PROBLEM TO WORK ON:
The reply should hold every entry exactly as written and none of the pictures.
────────────────────
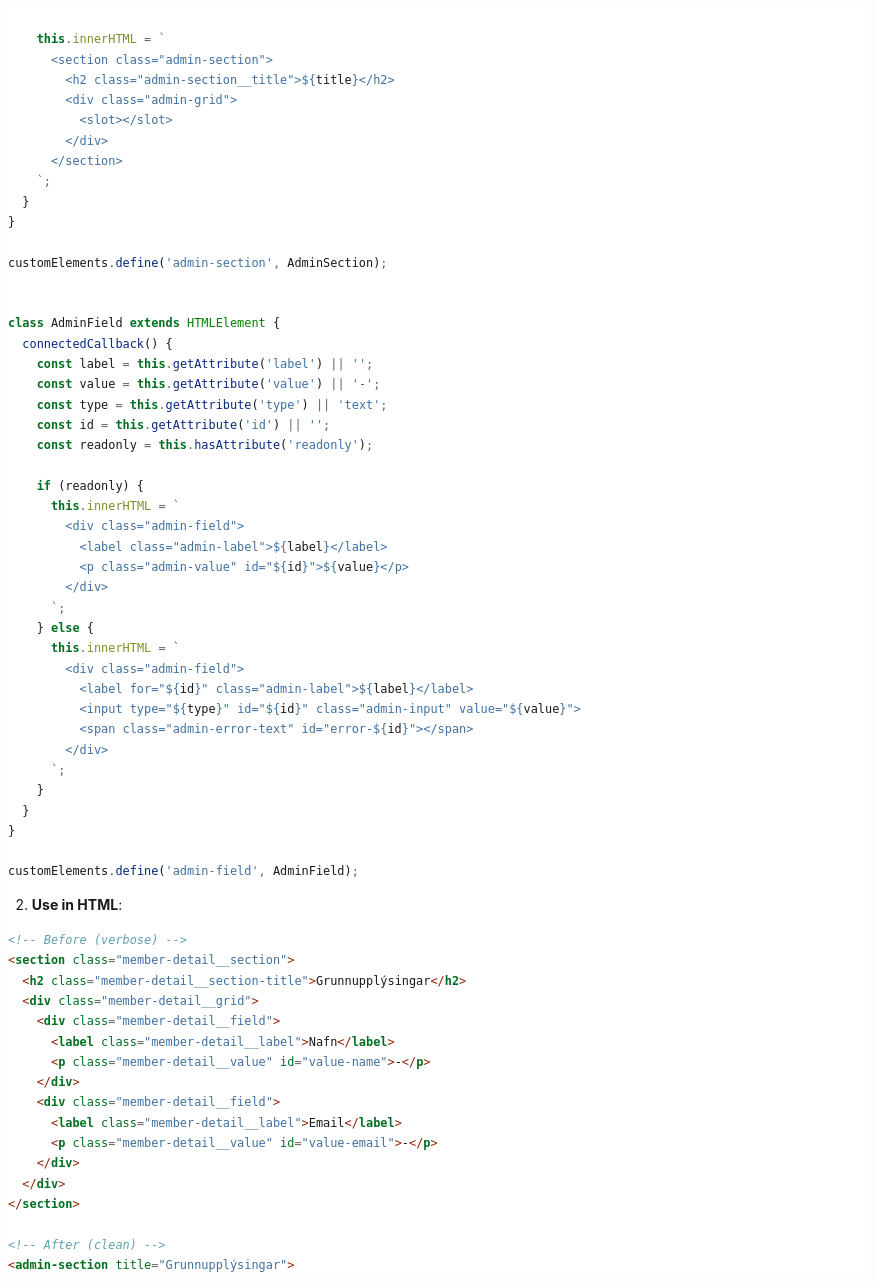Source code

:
 ```javascript

    this.innerHTML = `
      <section class="admin-section">
        <h2 class="admin-section__title">${title}</h2>
        <div class="admin-grid">
          <slot></slot>
        </div>
      </section>
    `;
  }
}

customElements.define('admin-section', AdminSection);


class AdminField extends HTMLElement {
  connectedCallback() {
    const label = this.getAttribute('label') || '';
    const value = this.getAttribute('value') || '-';
    const type = this.getAttribute('type') || 'text';
    const id = this.getAttribute('id') || '';
    const readonly = this.hasAttribute('readonly');

    if (readonly) {
      this.innerHTML = `
        <div class="admin-field">
          <label class="admin-label">${label}</label>
          <p class="admin-value" id="${id}">${value}</p>
        </div>
      `;
    } else {
      this.innerHTML = `
        <div class="admin-field">
          <label for="${id}" class="admin-label">${label}</label>
          <input type="${type}" id="${id}" class="admin-input" value="${value}">
          <span class="admin-error-text" id="error-${id}"></span>
        </div>
      `;
    }
  }
}

customElements.define('admin-field', AdminField);
```

2. **Use in HTML**:
```html
<!-- Before (verbose) -->
<section class="member-detail__section">
  <h2 class="member-detail__section-title">Grunnupplýsingar</h2>
  <div class="member-detail__grid">
    <div class="member-detail__field">
      <label class="member-detail__label">Nafn</label>
      <p class="member-detail__value" id="value-name">-</p>
    </div>
    <div class="member-detail__field">
      <label class="member-detail__label">Email</label>
      <p class="member-detail__value" id="value-email">-</p>
    </div>
  </div>
</section>

<!-- After (clean) -->
<admin-section title="Grunnupplýsingar">
```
────────────────────
ANSWER SECTION:
Source code

:
 ```javascript

    this.innerHTML = `
      <section class="admin-section">
        <h2 class="admin-section__title">${title}</h2>
        <div class="admin-grid">
          <slot></slot>
        </div>
      </section>
    `;
  }
}

customElements.define('admin-section', AdminSection);


class AdminField extends HTMLElement {
  connectedCallback() {
    const label = this.getAttribute('label') || '';
    const value = this.getAttribute('value') || '-';
    const type = this.getAttribute('type') || 'text';
    const id = this.getAttribute('id') || '';
    const readonly = this.hasAttribute('readonly');

    if (readonly) {
      this.innerHTML = `
        <div class="admin-field">
          <label class="admin-label">${label}</label>
          <p class="admin-value" id="${id}">${value}</p>
        </div>
      `;
    } else {
      this.innerHTML = `
        <div class="admin-field">
          <label for="${id}" class="admin-label">${label}</label>
          <input type="${type}" id="${id}" class="admin-input" value="${value}">
          <span class="admin-error-text" id="error-${id}"></span>
        </div>
      `;
    }
  }
}

customElements.define('admin-field', AdminField);
```

2. **Use in HTML**:
```html
<!-- Before (verbose) -->
<section class="member-detail__section">
  <h2 class="member-detail__section-title">Grunnupplýsingar</h2>
  <div class="member-detail__grid">
    <div class="member-detail__field">
      <label class="member-detail__label">Nafn</label>
      <p class="member-detail__value" id="value-name">-</p>
    </div>
    <div class="member-detail__field">
      <label class="member-detail__label">Email</label>
      <p class="member-detail__value" id="value-email">-</p>
    </div>
  </div>
</section>

<!-- After (clean) -->
<admin-section title="Grunnupplýsingar">
```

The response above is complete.